## WHAT YOU ARE ASKED TO DO
Would you give the entries below again, precisely as they are written?

── RECORDED DATA

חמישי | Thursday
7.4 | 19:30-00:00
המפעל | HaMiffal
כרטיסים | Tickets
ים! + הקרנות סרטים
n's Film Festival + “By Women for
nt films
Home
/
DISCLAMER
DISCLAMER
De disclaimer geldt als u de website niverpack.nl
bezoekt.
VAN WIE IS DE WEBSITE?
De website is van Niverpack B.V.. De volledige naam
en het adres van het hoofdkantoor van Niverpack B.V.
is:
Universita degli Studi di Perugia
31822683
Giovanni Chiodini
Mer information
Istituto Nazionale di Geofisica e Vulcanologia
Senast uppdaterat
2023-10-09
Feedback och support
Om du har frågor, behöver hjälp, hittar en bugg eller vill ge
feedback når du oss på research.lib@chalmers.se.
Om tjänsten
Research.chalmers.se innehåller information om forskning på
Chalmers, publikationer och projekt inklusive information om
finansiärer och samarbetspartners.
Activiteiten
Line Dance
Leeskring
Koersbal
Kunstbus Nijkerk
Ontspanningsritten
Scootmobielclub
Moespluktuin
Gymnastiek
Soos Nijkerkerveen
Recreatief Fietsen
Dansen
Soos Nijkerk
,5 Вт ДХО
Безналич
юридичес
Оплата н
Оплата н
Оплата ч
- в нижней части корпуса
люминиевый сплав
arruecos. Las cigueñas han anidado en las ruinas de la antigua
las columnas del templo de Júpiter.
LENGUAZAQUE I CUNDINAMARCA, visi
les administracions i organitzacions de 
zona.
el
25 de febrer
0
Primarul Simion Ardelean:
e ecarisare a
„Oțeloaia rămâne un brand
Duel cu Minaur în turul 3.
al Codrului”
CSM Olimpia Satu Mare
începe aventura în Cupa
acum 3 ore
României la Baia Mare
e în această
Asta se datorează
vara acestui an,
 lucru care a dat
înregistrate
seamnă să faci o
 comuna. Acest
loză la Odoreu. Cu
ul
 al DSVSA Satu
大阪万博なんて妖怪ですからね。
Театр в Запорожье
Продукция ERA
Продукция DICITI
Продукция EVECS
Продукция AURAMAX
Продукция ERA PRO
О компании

────

## TASK OUTPUT
חמישי | Thursday
7.4 | 19:30-00:00
המפעל | HaMiffal
כרטיסים | Tickets
ים! + הקרנות סרטים
n's Film Festival + “By Women for
nt films
Home
/
DISCLAMER
DISCLAMER
De disclaimer geldt als u de website niverpack.nl
bezoekt.
VAN WIE IS DE WEBSITE?
De website is van Niverpack B.V.. De volledige naam
en het adres van het hoofdkantoor van Niverpack B.V.
is:
Universita degli Studi di Perugia
31822683
Giovanni Chiodini
Mer information
Istituto Nazionale di Geofisica e Vulcanologia
Senast uppdaterat
2023-10-09
Feedback och support
Om du har frågor, behöver hjälp, hittar en bugg eller vill ge
feedback når du oss på research.lib@chalmers.se.
Om tjänsten
Research.chalmers.se innehåller information om forskning på
Chalmers, publikationer och projekt inklusive information om
finansiärer och samarbetspartners.
Activiteiten
Line Dance
Leeskring
Koersbal
Kunstbus Nijkerk
Ontspanningsritten
Scootmobielclub
Moespluktuin
Gymnastiek
Soos Nijkerkerveen
Recreatief Fietsen
Dansen
Soos Nijkerk
,5 Вт ДХО
Безналич
юридичес
Оплата н
Оплата н
Оплата ч
- в нижней части корпуса
люминиевый сплав
arruecos. Las cigueñas han anidado en las ruinas de la antigua
las columnas del templo de Júpiter.
LENGUAZAQUE I CUNDINAMARCA, visi
les administracions i organitzacions de 
zona.
el
25 de febrer
0
Primarul Simion Ardelean:
e ecarisare a
„Oțeloaia rămâne un brand
Duel cu Minaur în turul 3.
al Codrului”
CSM Olimpia Satu Mare
începe aventura în Cupa
acum 3 ore
României la Baia Mare
e în această
Asta se datorează
vara acestui an,
 lucru care a dat
înregistrate
seamnă să faci o
 comuna. Acest
loză la Odoreu. Cu
ul
 al DSVSA Satu
大阪万博なんて妖怪ですからね。
Театр в Запорожье
Продукция ERA
Продукция DICITI
Продукция EVECS
Продукция AURAMAX
Продукция ERA PRO
О компании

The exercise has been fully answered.